__Work to be completed__. For this exercise, copy the records below exactly and exclude every image.

··········

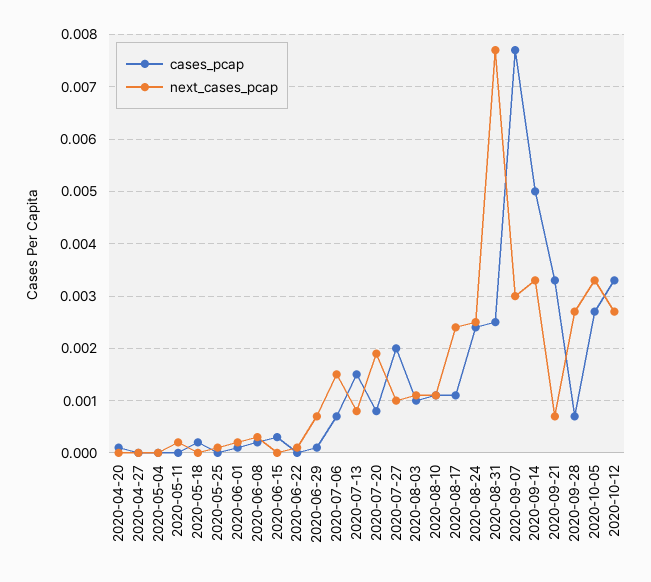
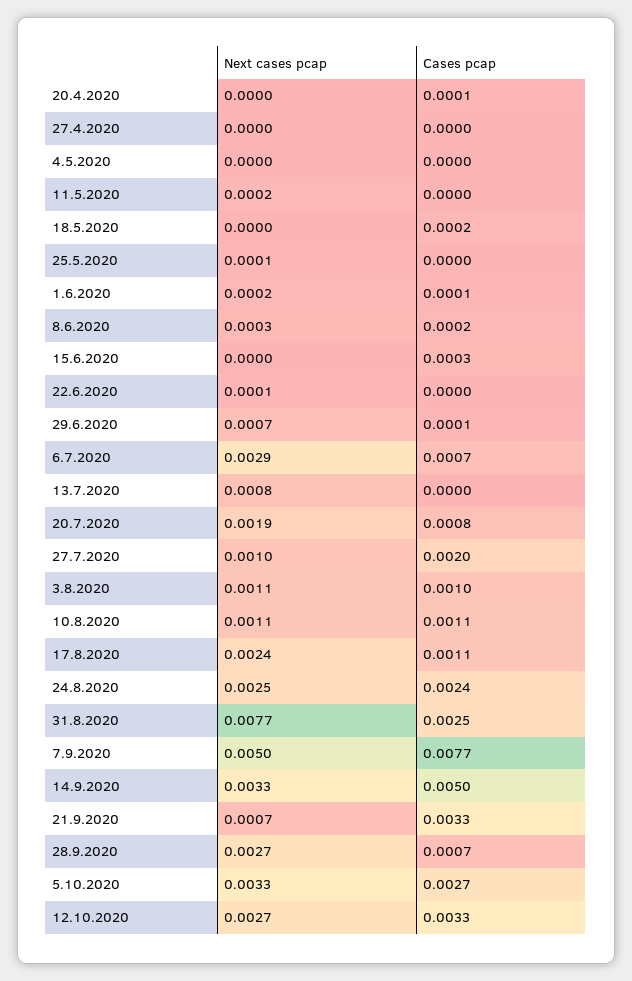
next_cases_pcap, 2020-07-06: 0.0015 -> 0.0029
cases_pcap, 2020-07-13: 0.0015 -> 0
next_cases_pcap, 2020-09-07: 0.003 -> 0.005

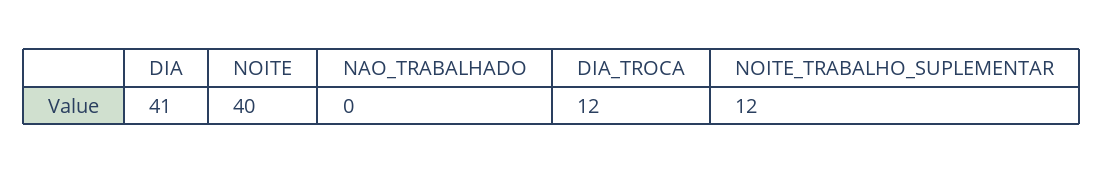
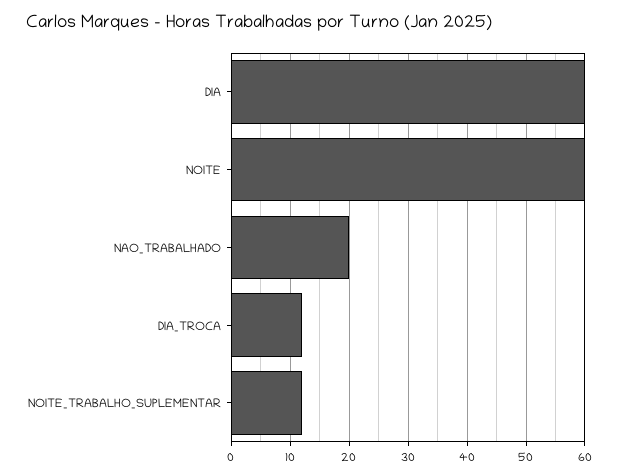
DIA: 41 -> 60
NOITE: 40 -> 60
NAO_TRABALHADO: 0 -> 20

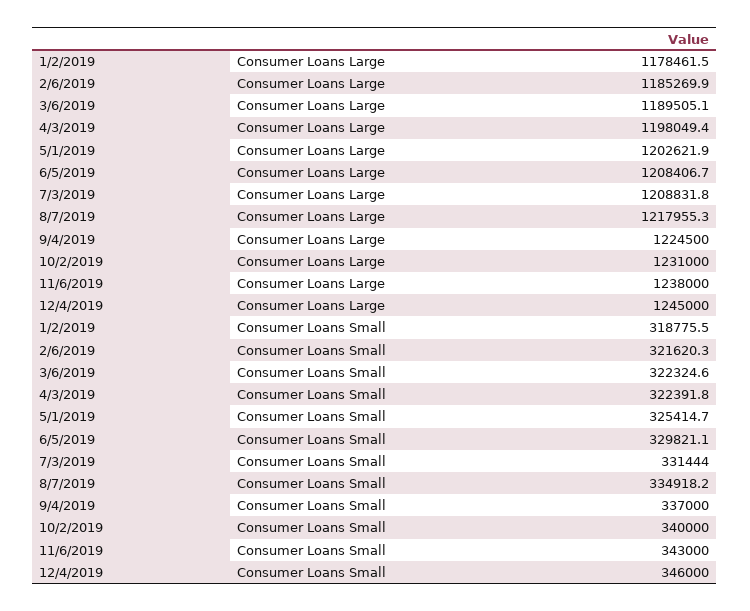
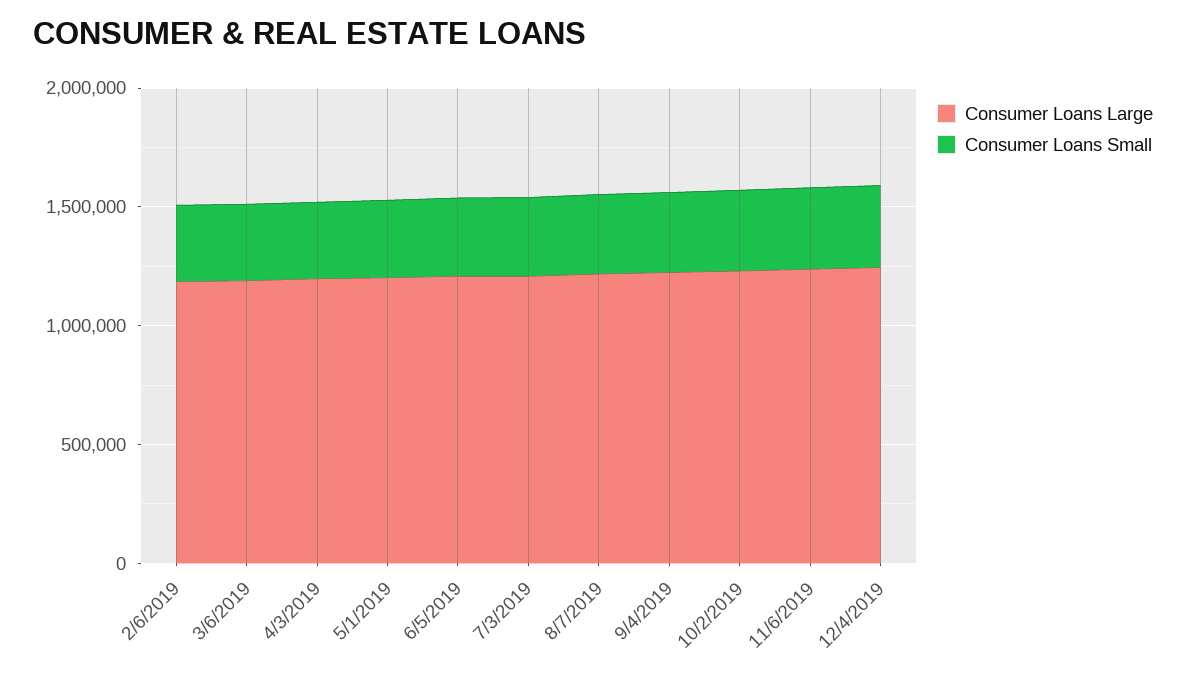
Consumer Loans Large, 1/2/2019: 1178461.5 -> none
Consumer Loans Small, 1/2/2019: 318775.5 -> none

··········

__Task result__.
next_cases_pcap, 2020-07-06: 0.0015 -> 0.0029
cases_pcap, 2020-07-13: 0.0015 -> 0
next_cases_pcap, 2020-09-07: 0.003 -> 0.005

DIA: 41 -> 60
NOITE: 40 -> 60
NAO_TRABALHADO: 0 -> 20

Consumer Loans Large, 1/2/2019: 1178461.5 -> none
Consumer Loans Small, 1/2/2019: 318775.5 -> none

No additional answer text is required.